Seven GOP presidential hopefuls take the stage tonight at St. Anselm College in Manchester, New Hampshire. Much of the pre-debate coverage is focused on how Mitt Romney will handle his new status as the consensus front-runner, whether his rivals will spend more time attacking him rather than President Obama, and how well Michele Bachmann will fare in her first official foray on the campaign trail. I’ll be watching tonight less for those developments than for what the candidates have to say about foreign policy. If moderator John King asks the right questions, the conversation could get interesting.

One potential foreign policy flashpoint is Libya. Romney supports military action in Libya, as does Tim Pawlenty, though both complain about how President Obama has handled the military campaign. Newt Gingrich initially called on Obama to impose a no-fly zone on Libya, only to criticize the president for doing just that. Rick Santorum says he would have handled Libya differently without stating, as far as I can determine, what exactly he would have done. Ron Paul and Michele Bachmann were two of the eighty-seven Republicans who voted for the resolution that Rep. Dennis Kucinich (D-Ohio) introduced earlier this month to require President Obama to end U.S. involvement in Libya within fifteen days.

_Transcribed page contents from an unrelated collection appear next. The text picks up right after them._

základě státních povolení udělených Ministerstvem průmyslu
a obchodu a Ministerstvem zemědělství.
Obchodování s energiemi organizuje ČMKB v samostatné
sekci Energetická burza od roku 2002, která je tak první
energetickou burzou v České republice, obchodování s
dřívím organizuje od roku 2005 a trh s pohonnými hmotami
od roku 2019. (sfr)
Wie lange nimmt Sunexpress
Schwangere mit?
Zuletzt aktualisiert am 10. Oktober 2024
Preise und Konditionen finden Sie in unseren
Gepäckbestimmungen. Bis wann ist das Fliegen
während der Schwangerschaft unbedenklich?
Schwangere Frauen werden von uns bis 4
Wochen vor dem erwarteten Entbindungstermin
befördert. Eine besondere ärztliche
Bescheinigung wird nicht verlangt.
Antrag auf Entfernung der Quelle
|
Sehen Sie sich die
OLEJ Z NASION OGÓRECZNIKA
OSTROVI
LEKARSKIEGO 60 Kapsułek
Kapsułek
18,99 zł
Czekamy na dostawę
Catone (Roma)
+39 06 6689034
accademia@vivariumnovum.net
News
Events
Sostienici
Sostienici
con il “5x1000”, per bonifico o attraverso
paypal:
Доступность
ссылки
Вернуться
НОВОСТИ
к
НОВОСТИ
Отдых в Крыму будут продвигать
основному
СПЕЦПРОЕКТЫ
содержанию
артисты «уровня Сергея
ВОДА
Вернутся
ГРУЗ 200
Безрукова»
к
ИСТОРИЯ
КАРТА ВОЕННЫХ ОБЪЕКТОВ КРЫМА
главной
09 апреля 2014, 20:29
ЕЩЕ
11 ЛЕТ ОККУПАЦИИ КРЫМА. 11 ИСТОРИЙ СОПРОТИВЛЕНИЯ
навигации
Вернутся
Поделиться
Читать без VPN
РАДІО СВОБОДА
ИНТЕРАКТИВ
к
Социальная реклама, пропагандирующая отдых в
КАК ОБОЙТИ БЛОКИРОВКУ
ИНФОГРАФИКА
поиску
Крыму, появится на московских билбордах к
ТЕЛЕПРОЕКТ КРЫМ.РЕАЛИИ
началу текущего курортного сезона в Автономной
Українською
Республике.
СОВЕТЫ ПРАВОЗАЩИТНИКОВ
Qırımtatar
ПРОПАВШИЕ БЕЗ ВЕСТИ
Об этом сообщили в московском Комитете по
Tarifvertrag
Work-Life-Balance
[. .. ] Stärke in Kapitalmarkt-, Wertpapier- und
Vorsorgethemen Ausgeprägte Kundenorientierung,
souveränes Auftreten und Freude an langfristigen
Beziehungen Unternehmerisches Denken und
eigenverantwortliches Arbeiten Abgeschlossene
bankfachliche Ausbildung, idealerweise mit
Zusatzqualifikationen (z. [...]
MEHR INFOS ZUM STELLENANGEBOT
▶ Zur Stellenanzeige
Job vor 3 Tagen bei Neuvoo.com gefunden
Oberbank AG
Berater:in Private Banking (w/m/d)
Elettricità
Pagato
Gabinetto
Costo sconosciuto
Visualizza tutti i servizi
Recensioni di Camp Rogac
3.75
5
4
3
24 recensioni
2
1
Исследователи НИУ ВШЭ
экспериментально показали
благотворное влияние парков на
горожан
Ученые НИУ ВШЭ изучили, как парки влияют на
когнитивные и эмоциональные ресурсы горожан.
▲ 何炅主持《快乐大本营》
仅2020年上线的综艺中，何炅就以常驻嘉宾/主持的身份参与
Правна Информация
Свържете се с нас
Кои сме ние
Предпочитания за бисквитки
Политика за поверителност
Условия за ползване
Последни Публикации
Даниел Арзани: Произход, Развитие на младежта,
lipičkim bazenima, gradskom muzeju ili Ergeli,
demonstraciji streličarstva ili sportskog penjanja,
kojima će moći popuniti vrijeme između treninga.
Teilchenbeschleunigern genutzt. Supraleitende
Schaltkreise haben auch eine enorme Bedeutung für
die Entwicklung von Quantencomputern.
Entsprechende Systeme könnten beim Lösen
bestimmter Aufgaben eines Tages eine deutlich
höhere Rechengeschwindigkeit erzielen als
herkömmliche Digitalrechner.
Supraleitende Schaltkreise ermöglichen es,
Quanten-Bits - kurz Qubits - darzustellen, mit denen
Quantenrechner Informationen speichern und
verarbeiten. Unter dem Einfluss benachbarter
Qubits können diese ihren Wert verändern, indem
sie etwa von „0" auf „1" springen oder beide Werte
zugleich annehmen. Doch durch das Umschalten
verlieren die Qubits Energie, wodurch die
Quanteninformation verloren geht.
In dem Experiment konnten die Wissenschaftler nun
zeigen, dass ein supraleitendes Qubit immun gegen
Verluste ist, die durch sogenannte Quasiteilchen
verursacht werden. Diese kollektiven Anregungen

The other flashpoint is Afghanistan. Romney calls Obama’s choice to “boost our effort in Afghanistan…the right course to take.” Pawlenty thinks that while the United States should start removing some troops from Afghanistan, he defers to U.S. military leaders on the details. Santorum believes that Obama “has done the right by trying to win in Afghanistan.” Paul calls Afghanistan “a major economic issue.” Gingrich warned back in 2010 that the war in Afghanistan is “not going to end well,” but hasn’t said much about what he would do to keep it from ending badly. Bachmann wants to see U.S. troops leave Iraq and Afghanistan, but like Pawlenty, she is willing to defer to the generals.

I haven’t mentioned Herman Cain even though he will also be at St. Anselm tonight. That’s not an oversight. It’s because he isn’t saying what he would do on either Libya or Afghanistan on the grounds that as a private citizen he doesn’t have enough information to make an informed decision. As he put it in an interview last month, “I’m not real sure what we’re doing in Libya, or what the exit strategy is for Afghanistan.” When he was asked if we “still belong in Afghanistan,” Cain replied, “I can’t answer, because I don’t have all the information that the president has in making that determination.” When he was subsequently asked how he would have handled the Libya crisis, Cain said “I would have had a plan before it erupted…don’t quote me saying I would have gone to war. I don’t have enough of the facts.”